Look below for the line that has "cells reveal moderate". Set down the lines from there through the line that has "human lung cancer", exactly as written.

[Input for this task]
= = = =
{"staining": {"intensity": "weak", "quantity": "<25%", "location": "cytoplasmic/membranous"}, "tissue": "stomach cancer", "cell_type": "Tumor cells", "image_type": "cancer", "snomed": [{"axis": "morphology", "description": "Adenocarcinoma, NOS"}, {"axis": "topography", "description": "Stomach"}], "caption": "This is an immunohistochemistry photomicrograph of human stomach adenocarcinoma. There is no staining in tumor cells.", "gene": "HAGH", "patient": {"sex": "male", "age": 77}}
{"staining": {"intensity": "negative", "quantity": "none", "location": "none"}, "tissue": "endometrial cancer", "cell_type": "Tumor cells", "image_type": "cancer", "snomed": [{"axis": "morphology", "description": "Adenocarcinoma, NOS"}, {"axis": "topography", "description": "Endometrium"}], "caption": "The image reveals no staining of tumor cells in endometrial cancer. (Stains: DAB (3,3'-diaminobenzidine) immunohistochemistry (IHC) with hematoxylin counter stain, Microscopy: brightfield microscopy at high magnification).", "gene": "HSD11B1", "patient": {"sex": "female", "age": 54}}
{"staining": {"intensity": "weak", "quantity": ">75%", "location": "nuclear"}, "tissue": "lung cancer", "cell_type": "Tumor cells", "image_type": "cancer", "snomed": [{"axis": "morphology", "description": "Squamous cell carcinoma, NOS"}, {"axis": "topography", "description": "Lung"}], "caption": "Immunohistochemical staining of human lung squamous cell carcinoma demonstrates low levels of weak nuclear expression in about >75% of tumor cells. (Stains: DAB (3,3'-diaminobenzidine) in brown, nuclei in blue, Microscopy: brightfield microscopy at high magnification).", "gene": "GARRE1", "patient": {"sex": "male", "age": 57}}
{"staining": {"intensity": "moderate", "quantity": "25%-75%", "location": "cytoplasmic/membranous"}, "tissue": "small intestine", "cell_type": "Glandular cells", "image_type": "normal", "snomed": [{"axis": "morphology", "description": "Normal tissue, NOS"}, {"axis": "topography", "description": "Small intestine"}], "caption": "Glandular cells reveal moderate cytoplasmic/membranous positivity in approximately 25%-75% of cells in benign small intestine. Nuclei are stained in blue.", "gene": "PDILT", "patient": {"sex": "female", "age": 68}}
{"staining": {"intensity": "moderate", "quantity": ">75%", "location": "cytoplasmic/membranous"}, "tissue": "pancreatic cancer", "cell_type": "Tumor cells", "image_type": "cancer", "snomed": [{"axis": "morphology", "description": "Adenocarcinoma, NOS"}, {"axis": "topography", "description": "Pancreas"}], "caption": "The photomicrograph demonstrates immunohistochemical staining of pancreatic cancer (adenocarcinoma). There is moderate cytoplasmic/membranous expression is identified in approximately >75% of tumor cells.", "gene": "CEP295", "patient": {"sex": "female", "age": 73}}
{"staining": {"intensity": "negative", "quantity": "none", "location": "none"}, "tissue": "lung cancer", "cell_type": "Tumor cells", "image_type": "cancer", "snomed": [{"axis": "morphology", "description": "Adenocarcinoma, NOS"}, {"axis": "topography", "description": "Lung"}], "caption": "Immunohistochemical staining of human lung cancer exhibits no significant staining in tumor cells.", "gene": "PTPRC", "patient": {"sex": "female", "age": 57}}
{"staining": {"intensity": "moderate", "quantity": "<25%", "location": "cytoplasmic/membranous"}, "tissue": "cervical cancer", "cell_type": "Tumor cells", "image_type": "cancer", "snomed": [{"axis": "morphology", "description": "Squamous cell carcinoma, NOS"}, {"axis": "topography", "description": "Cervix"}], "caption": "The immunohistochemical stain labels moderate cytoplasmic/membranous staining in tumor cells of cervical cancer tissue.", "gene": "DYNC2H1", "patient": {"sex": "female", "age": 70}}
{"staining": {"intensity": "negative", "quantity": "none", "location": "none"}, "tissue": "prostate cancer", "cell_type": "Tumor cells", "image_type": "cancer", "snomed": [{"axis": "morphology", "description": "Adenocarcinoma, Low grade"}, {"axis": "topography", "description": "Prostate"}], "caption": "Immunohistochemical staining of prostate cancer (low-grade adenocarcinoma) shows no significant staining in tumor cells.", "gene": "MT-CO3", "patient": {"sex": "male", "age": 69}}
= = = =
[Solution below]
{"staining": {"intensity": "moderate", "quantity": "25%-75%", "location": "cytoplasmic/membranous"}, "tissue": "small intestine", "cell_type": "Glandular cells", "image_type": "normal", "snomed": [{"axis": "morphology", "description": "Normal tissue, NOS"}, {"axis": "topography", "description": "Small intestine"}], "caption": "Glandular cells reveal moderate cytoplasmic/membranous positivity in approximately 25%-75% of cells in benign small intestine. Nuclei are stained in blue.", "gene": "PDILT", "patient": {"sex": "female", "age": 68}}
{"staining": {"intensity": "moderate", "quantity": ">75%", "location": "cytoplasmic/membranous"}, "tissue": "pancreatic cancer", "cell_type": "Tumor cells", "image_type": "cancer", "snomed": [{"axis": "morphology", "description": "Adenocarcinoma, NOS"}, {"axis": "topography", "description": "Pancreas"}], "caption": "The photomicrograph demonstrates immunohistochemical staining of pancreatic cancer (adenocarcinoma). There is moderate cytoplasmic/membranous expression is identified in approximately >75% of tumor cells.", "gene": "CEP295", "patient": {"sex": "female", "age": 73}}
{"staining": {"intensity": "negative", "quantity": "none", "location": "none"}, "tissue": "lung cancer", "cell_type": "Tumor cells", "image_type": "cancer", "snomed": [{"axis": "morphology", "description": "Adenocarcinoma, NOS"}, {"axis": "topography", "description": "Lung"}], "caption": "Immunohistochemical staining of human lung cancer exhibits no significant staining in tumor cells.", "gene": "PTPRC", "patient": {"sex": "female", "age": 57}}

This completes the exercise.